Activity |
Pull out the lines of the listing from the one containing "A login system" through the end of the listing, inclusive, and reproduce them unchanged.

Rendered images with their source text
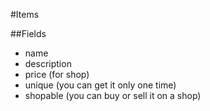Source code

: #Items

##Fields
- name
- description
- price (for shop)
- unique (you can get it only one time)
- shopable (you can buy or sell it on a shop)
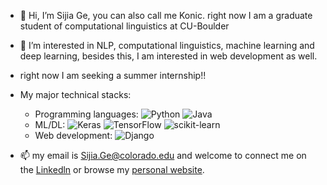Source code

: - 👋 Hi, I’m Sijia Ge, you can also call me Konic. right now I am a graduate student of computational linguistics at CU-Boulder
- 👀 I’m interested in NLP, computational linguistics, machine learning and deep learning, besides this, I am interested in web development as well.
-  right now I am seeking a summer internship!!

- My major technical stacks:  
  - Programming languages: ![Python](https://img.shields.io/badge/Python-14354C?style=for-the-badge&logo=python&logoColor=white) ![Java](https://img.shields.io/badge/Java-ED8B00?style=for-the-badge&logo=java&logoColor=white)
  - ML/DL: ![Keras](https://img.shields.io/badge/Keras-%23D00000.svg?style=for-the-badge&logo=Keras&logoColor=white)  ![TensorFlow](https://img.shields.io/badge/TensorFlow-%23FF6F00.svg?style=for-the-badge&logo=TensorFlow&logoColor=white) ![scikit-learn](https://img.shields.io/badge/scikit--learn-%23F7931E.svg?style=for-the-badge&logo=scikit-learn&logoColor=white) 
  - Web development: ![Django](https://img.shields.io/badge/django-%23092E20.svg?style=for-the-badge&logo=django&logoColor=white)
- 📫 my email is Sijia.Ge@colorado.edu and welcome to connect me on the [Linkedln](https://www.linkedin.com/in/sijia-ge-b44392210/) or browse my [personal website](http://Konic-NLP.github.io).

<!---
Konic-NLP/Konic-NLP is a ✨ special ✨ repository because its `README.md` (this file) appears on your GitHub profile.
You can click the Preview link to take a look at your changes.
--->

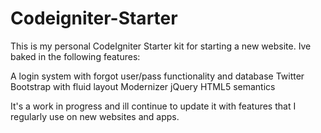 Codeigniter-Starter
===================

This is my personal CodeIgniter Starter kit for starting a new website. Ive baked in the following features:

A login system with forgot user/pass functionality and database
Twitter Bootstrap with fluid layout
Modernizer
jQuery
HTML5 semantics

It's a work in progress and ill continue to update it with features that I regularly use on new websites and apps.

Solution |
A login system with forgot user/pass functionality and database
Twitter Bootstrap with fluid layout
Modernizer
jQuery
HTML5 semantics

It's a work in progress and ill continue to update it with features that I regularly use on new websites and apps.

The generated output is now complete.